Data taken from a collection:

——————

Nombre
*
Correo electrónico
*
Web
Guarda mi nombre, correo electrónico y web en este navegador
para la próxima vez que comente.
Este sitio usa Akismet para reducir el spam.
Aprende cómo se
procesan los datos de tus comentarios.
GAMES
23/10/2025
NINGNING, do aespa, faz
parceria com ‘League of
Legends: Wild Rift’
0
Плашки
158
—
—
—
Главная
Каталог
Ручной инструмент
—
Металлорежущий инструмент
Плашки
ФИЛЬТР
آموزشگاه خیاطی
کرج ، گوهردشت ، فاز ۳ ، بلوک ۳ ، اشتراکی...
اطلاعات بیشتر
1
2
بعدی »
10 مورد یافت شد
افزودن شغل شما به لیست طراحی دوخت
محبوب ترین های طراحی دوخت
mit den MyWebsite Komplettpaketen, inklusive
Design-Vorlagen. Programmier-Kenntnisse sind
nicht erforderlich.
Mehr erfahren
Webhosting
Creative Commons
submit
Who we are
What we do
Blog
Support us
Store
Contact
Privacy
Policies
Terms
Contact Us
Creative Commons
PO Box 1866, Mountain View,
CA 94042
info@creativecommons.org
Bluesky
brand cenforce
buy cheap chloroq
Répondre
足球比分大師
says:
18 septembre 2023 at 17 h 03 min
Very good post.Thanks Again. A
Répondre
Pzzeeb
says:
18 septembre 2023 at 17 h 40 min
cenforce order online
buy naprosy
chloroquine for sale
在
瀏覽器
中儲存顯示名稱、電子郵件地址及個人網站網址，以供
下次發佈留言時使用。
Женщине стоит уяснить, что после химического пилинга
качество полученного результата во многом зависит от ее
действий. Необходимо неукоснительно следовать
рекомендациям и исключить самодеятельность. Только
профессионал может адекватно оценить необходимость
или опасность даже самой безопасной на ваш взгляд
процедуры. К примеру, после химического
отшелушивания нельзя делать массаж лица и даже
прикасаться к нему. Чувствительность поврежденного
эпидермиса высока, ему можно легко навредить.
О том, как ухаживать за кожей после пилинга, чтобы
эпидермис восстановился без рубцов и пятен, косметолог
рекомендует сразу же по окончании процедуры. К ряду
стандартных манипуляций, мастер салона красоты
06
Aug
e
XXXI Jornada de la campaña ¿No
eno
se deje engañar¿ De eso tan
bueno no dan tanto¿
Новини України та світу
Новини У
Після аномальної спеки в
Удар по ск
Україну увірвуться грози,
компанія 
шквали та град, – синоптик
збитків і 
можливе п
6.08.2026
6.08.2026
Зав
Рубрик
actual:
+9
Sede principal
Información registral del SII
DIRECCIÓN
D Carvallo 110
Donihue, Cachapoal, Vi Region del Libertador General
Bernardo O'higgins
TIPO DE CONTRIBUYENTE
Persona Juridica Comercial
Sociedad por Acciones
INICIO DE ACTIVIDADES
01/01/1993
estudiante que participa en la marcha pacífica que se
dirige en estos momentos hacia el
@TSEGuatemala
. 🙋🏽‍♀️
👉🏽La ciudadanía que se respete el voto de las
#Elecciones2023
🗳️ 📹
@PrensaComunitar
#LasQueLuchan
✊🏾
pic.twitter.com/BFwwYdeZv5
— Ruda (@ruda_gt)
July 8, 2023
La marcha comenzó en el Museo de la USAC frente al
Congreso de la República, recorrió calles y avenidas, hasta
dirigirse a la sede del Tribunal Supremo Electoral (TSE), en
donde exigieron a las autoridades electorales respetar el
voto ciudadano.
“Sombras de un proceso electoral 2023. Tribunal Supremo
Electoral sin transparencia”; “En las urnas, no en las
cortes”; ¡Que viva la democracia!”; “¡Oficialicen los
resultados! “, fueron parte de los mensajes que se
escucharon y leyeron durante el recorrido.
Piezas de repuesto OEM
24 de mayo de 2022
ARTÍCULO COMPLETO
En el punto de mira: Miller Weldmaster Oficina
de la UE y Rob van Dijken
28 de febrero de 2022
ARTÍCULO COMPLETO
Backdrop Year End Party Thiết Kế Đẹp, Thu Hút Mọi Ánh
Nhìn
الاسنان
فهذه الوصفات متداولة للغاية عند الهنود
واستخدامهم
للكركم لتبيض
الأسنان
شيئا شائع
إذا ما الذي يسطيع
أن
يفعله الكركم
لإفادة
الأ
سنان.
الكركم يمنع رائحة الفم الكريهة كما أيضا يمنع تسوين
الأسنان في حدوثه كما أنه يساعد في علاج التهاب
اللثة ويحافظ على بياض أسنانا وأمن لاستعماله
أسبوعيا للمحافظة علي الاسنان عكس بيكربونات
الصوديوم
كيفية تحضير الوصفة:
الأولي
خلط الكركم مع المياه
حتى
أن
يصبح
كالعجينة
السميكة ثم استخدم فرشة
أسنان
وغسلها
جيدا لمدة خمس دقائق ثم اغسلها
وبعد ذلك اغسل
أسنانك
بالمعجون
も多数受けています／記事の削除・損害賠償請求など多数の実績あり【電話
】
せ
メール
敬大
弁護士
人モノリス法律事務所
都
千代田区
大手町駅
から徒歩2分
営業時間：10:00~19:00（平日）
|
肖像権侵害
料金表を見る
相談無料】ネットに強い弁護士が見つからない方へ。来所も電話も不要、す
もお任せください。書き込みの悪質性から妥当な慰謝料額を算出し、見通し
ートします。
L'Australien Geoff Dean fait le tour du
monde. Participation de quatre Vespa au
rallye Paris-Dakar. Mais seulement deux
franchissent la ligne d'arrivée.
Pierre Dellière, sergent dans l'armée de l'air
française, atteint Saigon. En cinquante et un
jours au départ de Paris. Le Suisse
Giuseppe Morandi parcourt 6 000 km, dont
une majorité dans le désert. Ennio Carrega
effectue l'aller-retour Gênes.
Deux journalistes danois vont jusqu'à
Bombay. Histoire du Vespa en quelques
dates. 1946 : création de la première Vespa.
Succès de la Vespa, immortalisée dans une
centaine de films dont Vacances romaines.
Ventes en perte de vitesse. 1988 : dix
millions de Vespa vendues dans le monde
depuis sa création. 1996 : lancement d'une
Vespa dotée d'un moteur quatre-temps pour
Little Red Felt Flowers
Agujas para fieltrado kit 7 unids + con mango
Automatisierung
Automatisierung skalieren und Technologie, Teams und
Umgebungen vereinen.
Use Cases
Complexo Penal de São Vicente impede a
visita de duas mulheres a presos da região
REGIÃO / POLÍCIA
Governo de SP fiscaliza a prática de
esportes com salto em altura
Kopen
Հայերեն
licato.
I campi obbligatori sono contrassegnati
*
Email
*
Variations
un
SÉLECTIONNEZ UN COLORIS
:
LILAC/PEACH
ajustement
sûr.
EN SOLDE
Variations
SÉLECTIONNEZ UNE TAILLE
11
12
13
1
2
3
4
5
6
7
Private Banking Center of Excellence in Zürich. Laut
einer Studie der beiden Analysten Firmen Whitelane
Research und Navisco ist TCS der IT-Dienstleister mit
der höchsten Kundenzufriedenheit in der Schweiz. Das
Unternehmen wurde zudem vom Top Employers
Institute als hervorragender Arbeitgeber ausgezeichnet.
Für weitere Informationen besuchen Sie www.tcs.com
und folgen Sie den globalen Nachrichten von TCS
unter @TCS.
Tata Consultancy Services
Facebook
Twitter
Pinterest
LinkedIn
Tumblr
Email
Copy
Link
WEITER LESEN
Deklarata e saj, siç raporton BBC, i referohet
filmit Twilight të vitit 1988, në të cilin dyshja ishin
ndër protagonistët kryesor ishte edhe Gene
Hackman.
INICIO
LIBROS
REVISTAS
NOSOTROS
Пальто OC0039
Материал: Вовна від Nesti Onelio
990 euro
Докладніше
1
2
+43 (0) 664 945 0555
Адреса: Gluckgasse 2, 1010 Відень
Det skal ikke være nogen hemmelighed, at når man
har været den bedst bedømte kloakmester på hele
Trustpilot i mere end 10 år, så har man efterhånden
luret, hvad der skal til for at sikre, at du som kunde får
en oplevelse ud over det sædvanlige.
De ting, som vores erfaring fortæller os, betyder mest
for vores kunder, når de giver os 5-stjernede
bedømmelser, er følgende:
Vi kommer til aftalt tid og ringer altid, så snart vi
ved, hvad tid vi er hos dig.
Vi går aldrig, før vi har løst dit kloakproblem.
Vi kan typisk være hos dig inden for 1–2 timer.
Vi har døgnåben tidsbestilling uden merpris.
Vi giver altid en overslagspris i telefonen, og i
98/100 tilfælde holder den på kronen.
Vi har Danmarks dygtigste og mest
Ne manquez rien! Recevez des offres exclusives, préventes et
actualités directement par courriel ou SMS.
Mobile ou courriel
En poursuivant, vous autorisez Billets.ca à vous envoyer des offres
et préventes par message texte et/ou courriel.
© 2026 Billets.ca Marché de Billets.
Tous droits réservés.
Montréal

——————

-- WHAT NEEDS TO BE DONE --
Please return the lines above, from the first one through the line that contains "О том, как ухаживать", with both ends included, copying each line unchanged.

-- EXERCISE RESPONSE --
Nombre
*
Correo electrónico
*
Web
Guarda mi nombre, correo electrónico y web en este navegador
para la próxima vez que comente.
Este sitio usa Akismet para reducir el spam.
Aprende cómo se
procesan los datos de tus comentarios.
GAMES
23/10/2025
NINGNING, do aespa, faz
parceria com ‘League of
Legends: Wild Rift’
0
Плашки
158
—
—
—
Главная
Каталог
Ручной инструмент
—
Металлорежущий инструмент
Плашки
ФИЛЬТР
آموزشگاه خیاطی
کرج ، گوهردشت ، فاز ۳ ، بلوک ۳ ، اشتراکی...
اطلاعات بیشتر
1
2
بعدی »
10 مورد یافت شد
افزودن شغل شما به لیست طراحی دوخت
محبوب ترین های طراحی دوخت
mit den MyWebsite Komplettpaketen, inklusive
Design-Vorlagen. Programmier-Kenntnisse sind
nicht erforderlich.
Mehr erfahren
Webhosting
Creative Commons
submit
Who we are
What we do
Blog
Support us
Store
Contact
Privacy
Policies
Terms
Contact Us
Creative Commons
PO Box 1866, Mountain View,
CA 94042
info@creativecommons.org
Bluesky
brand cenforce
buy cheap chloroq
Répondre
足球比分大師
says:
18 septembre 2023 at 17 h 03 min
Very good post.Thanks Again. A
Répondre
Pzzeeb
says:
18 septembre 2023 at 17 h 40 min
cenforce order online
buy naprosy
chloroquine for sale
在
瀏覽器
中儲存顯示名稱、電子郵件地址及個人網站網址，以供
下次發佈留言時使用。
Женщине стоит уяснить, что после химического пилинга
качество полученного результата во многом зависит от ее
действий. Необходимо неукоснительно следовать
рекомендациям и исключить самодеятельность. Только
профессионал может адекватно оценить необходимость
или опасность даже самой безопасной на ваш взгляд
процедуры. К примеру, после химического
отшелушивания нельзя делать массаж лица и даже
прикасаться к нему. Чувствительность поврежденного
эпидермиса высока, ему можно легко навредить.
О том, как ухаживать за кожей после пилинга, чтобы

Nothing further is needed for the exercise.